On March 6, 2003, the preliminary results of the presidential election were announced. Robert Kocharyan got 67.5 % of the vote, Stepan Demirchyan 32.5 %. Kocharyan is still president of Armenia -- no change of power occurred. Kocharyan is the president of officialdom -- the entire state machinery spared no effort and did all it could to bring to an end the story that evolved around the election. A large number of people participated in mass violations of the electoral code - village administration heads, district mayors, policemen, employees of the National Security Ministry, members of parliament, teachers and we journalists. The people became disillusioned once and for all -- they were powerless. Powerless and pitiful. The electorate was under an information blockade during the run-off election and in the following days. The TV stations under the government’s control simply could not break the rules set by Kocharyan’s headquarters. The daily circulation of all newspapers published in Armenia amounts to 30,000. 30,0000 thousand copies for a population of three million - again almost entirely pro-government.
In 1998 when Kocharyan made a bid to become President of Armenia, I wrote that after his election in Armenia, anti-Karabakh sentiments would arise. In fact there has never been such hatred toward Karabakhtsis as over the last three years. I have met Karbakhtsis in Yerevan who are ashamed to say that they are Karabakhtsis. I myself have always been proud of being a Karabakhtsi. Why did I write that anti-Karabakh sentiments would grow? Because indeed a small group of Karabakhtsis has found itself in a privileged position, both in the economy and in the various circles of the government. But such regionalism has existed under all leaders. We Armenians are a small nation buried under Asian garbage. I am more concerned about the calls by the representatives of some candidates during the last election campaign. They said -- Let’s cleanse Armenia of Karabakhtsis. What was this - a political decision, their version of the solution of the Karabakh problem? And as a matter of fact no candidate ever clearly stated what he would do about Karabakh. Even the most informed candidate - Kocharyan -- doesn’t know how to resolve the Karabakh problem.

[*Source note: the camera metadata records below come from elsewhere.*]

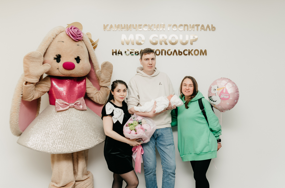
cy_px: 99
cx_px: 149
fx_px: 232
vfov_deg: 44.2
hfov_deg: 63.2
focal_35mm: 29
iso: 160
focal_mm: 27
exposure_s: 1/160
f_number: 4
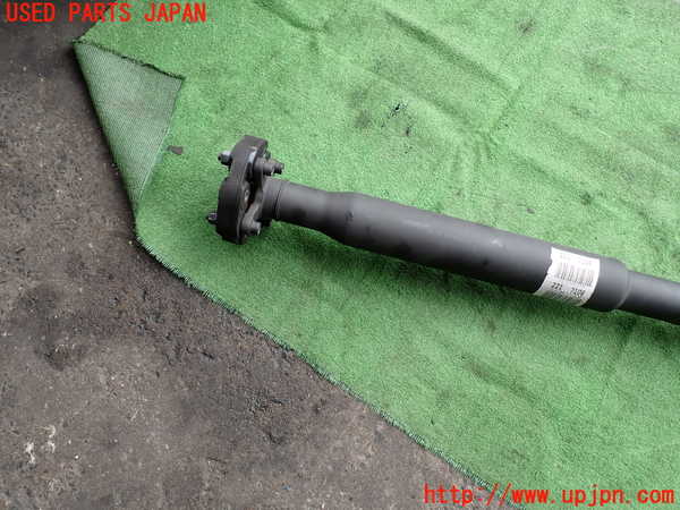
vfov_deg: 54.9
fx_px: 491
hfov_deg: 69.4
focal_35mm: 25
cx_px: 340
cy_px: 255
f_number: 2.8
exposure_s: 1/320
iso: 100
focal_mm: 4.5
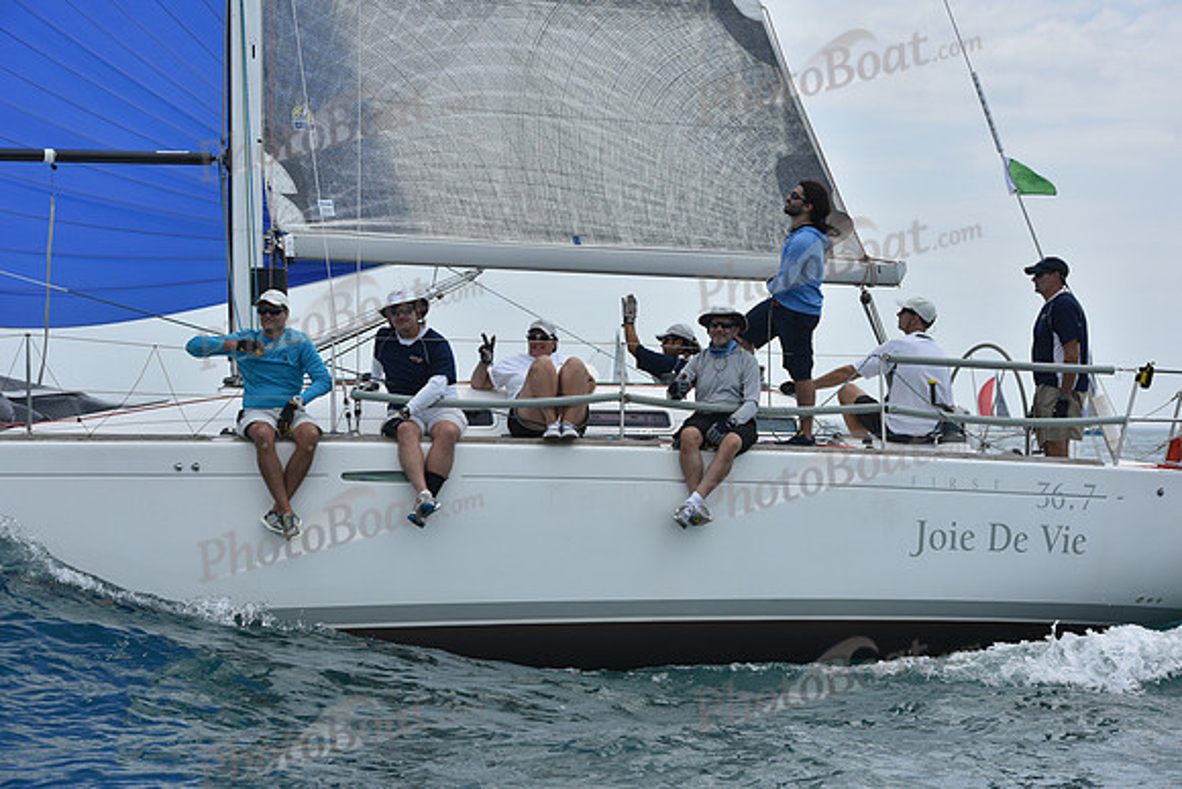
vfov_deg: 14.4
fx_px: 3120
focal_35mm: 95
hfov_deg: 21.5
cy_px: 394
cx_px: 591
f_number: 8
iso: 250
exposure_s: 1/1250
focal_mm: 95
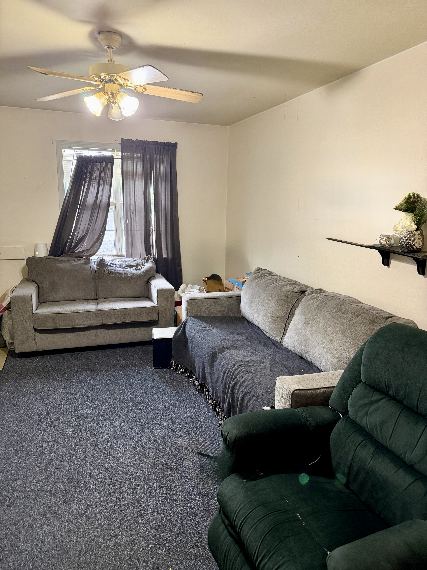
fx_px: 395
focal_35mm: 24
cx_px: 214
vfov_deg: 71.6
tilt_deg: -11.8
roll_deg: -1.5
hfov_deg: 56.8
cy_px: 285
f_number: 1.78
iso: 500
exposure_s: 1/60
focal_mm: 6.76
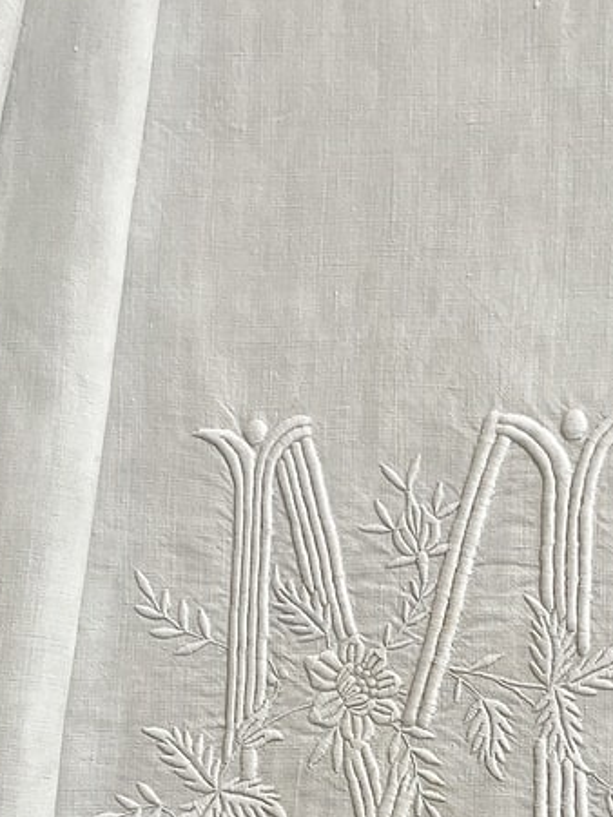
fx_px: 1394
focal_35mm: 59
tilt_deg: -81.5
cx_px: 640
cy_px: 748
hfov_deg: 23.6
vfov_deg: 31.1
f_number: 1.6
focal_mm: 4.2
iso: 100
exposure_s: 1/100
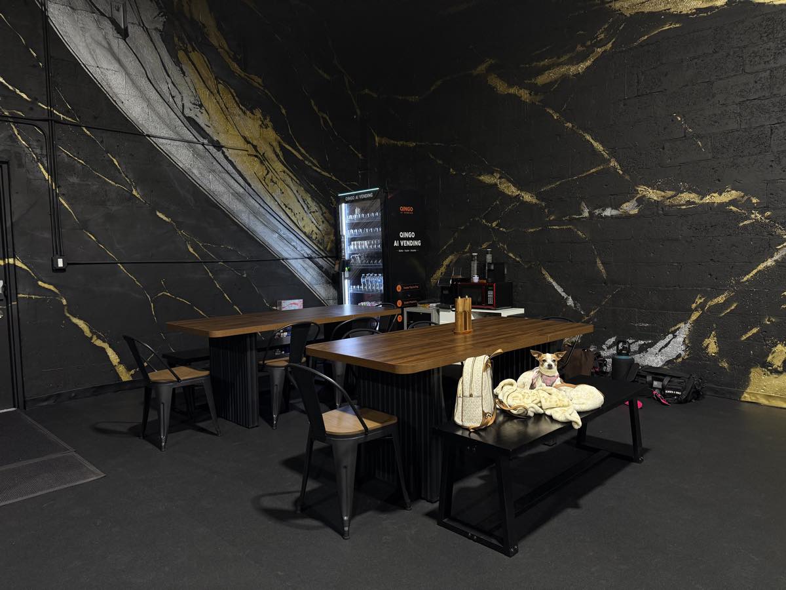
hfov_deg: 71.6
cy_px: 295
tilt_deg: -5.1
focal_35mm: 24
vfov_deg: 56.8
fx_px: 545
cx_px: 393
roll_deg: +1.2
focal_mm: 6.76
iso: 200
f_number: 1.78
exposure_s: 1/95
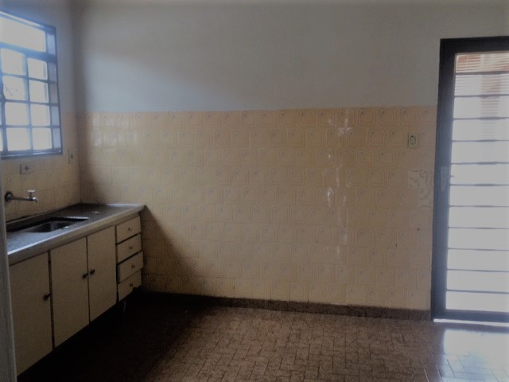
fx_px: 515
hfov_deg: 52.6
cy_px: 191
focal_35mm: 35
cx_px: 254
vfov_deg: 40.7
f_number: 2.4
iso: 80
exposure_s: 1/120
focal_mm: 4.28
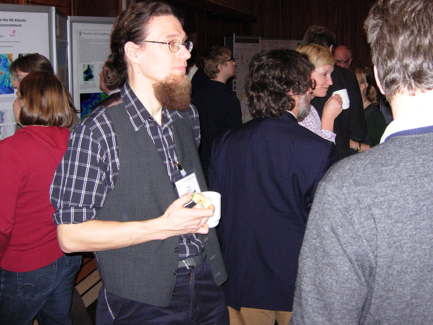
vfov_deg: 32.8
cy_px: 136
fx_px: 550
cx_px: 251
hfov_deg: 42.8
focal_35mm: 44
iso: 200
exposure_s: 1/181
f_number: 2.7
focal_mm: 7.5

All the parties were ready to rush into battle after they got the people’s vote. Robert Kocharyan promised to fight corruption. But how he is going to do that remains unknown. All that mattered was to get elected, and leave the rest for later, as circumstances demand. Our politicians simply do not understand that the law must be the sovereign power in the country, that everyone must be equal before the law. Gagik Tsarukyan will continue go hunting by helicopter and kill deer. Nobody can stop him. Especially the president. A national hero cannot become a traitor after a change of power, and a criminal cannot become a member of government after a change of circumstances. This means that we will continue to crawl around the crossroads of history without worth or and ideas.
Why did Robert Kocharyan lose? There are several reasons worth mentioning as post election advice. Officials who are symbols of corruption for the people stood next to the president during various campaign events. Kocharyan cannot get rid of them because they stood him in good stead. No matter how many votes Kocharyan “received” in the Armavir Marz, the people who live there know that they didn’t cast their votes for Heroyan’s Kocharyan. The people who live in Ararat didn’t cast their votes for Hovik Abrahamyan’s or David Zadoyan’s Kocharyan. Having seen Andranik Manukyan preoccupied only by his hotel and other businesses, the people who live in Yerevan, rest assured, didn’t cast their vote for Manukyan’s Kocharyan. This list goes on until we get to the base of the pyramid.
In fact, nobody has ever told Kocharyan what ordinary people think about his policies or his circle. The people around him have continuously deceived the president. This is the law of the pyramid of power; it was the case during Levon Ter-Petrossyan’s tenure as well. There was no one in Kocharyan’s circle to tell him or, if necessary, to persuade him that he had to condole the family of Poghos Poghossyan, that Kuku should have been strongly punished, that he shouldn’t have closed the A1+ TV station and then played games about reopening it. I am convinced that the people around him said - It’s all correct, they deserve it, you should pressure them. With its clumsy broadcasts, Public Television forced the electors to turn off the programs about Kocharyan. Even people who voted for Kocharyan say so. And the funniest thing was the diametrically opposite statements by the two groups of observers. Here, it just looks like Russian democracy checkmated the West.